**** RECORD EXTRACTS

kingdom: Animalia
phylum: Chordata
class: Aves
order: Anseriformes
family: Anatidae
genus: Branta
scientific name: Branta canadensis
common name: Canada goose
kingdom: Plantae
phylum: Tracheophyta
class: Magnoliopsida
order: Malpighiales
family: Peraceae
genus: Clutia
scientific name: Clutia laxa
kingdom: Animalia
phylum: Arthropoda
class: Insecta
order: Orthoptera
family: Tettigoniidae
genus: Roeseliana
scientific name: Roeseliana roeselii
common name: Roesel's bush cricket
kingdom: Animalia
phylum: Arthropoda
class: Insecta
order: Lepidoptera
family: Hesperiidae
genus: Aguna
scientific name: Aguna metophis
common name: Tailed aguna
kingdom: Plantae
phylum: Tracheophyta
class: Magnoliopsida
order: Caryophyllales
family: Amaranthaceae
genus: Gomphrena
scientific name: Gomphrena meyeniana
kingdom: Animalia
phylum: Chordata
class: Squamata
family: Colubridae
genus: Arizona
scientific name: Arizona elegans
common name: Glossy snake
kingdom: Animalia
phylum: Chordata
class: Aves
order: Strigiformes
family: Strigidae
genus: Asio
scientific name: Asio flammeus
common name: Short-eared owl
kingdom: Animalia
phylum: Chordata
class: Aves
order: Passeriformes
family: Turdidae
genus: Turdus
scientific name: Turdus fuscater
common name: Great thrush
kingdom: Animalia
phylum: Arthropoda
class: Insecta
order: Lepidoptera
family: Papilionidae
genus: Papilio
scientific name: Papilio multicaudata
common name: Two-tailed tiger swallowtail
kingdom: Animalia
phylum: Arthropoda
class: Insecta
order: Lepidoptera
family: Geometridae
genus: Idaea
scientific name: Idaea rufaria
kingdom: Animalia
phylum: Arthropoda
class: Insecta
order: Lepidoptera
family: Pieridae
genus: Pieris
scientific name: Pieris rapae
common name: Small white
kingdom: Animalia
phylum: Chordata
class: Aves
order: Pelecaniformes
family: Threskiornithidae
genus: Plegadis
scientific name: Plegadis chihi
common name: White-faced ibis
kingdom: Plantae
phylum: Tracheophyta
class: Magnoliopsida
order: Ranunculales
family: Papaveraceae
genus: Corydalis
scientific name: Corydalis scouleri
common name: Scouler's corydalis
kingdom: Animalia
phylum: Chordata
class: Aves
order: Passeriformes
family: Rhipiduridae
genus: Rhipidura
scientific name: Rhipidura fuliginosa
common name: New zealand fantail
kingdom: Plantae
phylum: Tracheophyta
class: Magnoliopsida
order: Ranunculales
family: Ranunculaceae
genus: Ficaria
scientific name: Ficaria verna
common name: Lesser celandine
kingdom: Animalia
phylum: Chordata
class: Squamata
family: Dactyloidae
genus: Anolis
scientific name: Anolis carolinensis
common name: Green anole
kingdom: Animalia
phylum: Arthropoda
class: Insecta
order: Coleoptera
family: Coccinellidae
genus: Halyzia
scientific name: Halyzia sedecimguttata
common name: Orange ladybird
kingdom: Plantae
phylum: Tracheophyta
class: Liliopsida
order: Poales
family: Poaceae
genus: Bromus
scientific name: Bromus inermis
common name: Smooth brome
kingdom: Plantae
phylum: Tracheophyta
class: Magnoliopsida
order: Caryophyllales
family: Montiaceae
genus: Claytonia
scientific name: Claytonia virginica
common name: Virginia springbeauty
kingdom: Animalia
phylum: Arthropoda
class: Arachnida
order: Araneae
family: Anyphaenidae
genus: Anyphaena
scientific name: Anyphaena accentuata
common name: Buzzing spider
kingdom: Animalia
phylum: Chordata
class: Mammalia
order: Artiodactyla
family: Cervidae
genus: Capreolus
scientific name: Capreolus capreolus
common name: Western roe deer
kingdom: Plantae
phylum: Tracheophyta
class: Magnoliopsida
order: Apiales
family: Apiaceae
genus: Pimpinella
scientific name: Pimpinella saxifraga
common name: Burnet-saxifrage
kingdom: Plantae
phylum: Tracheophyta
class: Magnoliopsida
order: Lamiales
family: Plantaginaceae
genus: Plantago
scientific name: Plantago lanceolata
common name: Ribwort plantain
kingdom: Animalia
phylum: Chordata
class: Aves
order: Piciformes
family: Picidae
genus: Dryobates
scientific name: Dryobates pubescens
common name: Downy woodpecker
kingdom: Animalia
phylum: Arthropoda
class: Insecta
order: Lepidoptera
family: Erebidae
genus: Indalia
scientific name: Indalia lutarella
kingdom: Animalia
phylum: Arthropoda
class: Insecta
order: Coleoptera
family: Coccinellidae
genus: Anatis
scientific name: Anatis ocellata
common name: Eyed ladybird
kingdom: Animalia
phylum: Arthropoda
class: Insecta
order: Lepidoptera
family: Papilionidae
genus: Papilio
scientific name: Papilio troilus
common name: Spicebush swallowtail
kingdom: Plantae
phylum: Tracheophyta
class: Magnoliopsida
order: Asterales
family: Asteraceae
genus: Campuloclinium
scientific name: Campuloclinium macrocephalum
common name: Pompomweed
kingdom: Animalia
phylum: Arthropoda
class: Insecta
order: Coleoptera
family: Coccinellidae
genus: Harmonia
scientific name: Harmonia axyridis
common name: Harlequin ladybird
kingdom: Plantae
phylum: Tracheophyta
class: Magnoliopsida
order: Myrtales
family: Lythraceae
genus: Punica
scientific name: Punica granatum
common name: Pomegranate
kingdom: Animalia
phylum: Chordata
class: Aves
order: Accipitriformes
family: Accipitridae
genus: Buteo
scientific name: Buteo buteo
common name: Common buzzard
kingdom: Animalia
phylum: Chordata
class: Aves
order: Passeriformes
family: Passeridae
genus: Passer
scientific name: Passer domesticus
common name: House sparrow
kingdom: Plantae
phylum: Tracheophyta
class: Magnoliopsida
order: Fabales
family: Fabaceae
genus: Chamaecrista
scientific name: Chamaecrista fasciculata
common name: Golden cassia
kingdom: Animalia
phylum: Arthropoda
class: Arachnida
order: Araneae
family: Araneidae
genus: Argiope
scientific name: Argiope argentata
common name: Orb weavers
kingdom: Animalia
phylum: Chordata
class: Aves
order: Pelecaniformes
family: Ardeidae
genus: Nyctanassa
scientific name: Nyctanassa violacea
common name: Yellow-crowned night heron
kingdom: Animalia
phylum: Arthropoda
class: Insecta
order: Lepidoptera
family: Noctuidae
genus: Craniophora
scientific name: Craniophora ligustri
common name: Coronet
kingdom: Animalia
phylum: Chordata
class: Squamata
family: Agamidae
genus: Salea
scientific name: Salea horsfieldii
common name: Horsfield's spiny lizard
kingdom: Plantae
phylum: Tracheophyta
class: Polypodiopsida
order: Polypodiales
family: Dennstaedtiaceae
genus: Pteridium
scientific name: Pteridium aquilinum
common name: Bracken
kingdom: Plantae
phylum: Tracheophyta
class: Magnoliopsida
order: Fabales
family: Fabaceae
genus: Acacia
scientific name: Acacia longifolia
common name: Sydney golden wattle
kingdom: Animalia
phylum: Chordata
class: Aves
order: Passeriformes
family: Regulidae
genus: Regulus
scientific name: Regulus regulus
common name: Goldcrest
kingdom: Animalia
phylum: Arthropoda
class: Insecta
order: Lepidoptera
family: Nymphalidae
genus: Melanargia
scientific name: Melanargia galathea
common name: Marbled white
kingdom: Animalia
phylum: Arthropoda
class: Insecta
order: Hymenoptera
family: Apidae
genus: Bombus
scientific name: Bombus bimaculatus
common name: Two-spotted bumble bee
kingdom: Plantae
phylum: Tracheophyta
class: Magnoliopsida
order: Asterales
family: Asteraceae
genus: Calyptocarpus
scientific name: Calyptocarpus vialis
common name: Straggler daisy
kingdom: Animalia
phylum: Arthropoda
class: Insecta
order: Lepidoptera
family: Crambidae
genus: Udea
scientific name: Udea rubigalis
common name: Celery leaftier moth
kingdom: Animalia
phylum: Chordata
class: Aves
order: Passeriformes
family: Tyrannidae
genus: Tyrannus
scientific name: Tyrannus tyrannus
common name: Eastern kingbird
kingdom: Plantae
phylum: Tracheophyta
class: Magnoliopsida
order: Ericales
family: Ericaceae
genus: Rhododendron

********

EXERCISE BRIEF » Rewrite the lines from the one with "scientific name: Dryobates pubescens" up to and including the one with "scientific name: Harmonia axyridis", swapping "phylum" for "division" and leaving everything else as it is.

SOLVED PROBLEM »
scientific name: Dryobates pubescens
common name: Downy woodpecker
kingdom: Animalia
division: Arthropoda
class: Insecta
order: Lepidoptera
family: Erebidae
genus: Indalia
scientific name: Indalia lutarella
kingdom: Animalia
division: Arthropoda
class: Insecta
order: Coleoptera
family: Coccinellidae
genus: Anatis
scientific name: Anatis ocellata
common name: Eyed ladybird
kingdom: Animalia
division: Arthropoda
class: Insecta
order: Lepidoptera
family: Papilionidae
genus: Papilio
scientific name: Papilio troilus
common name: Spicebush swallowtail
kingdom: Plantae
division: Tracheophyta
class: Magnoliopsida
order: Asterales
family: Asteraceae
genus: Campuloclinium
scientific name: Campuloclinium macrocephalum
common name: Pompomweed
kingdom: Animalia
division: Arthropoda
class: Insecta
order: Coleoptera
family: Coccinellidae
genus: Harmonia
scientific name: Harmonia axyridis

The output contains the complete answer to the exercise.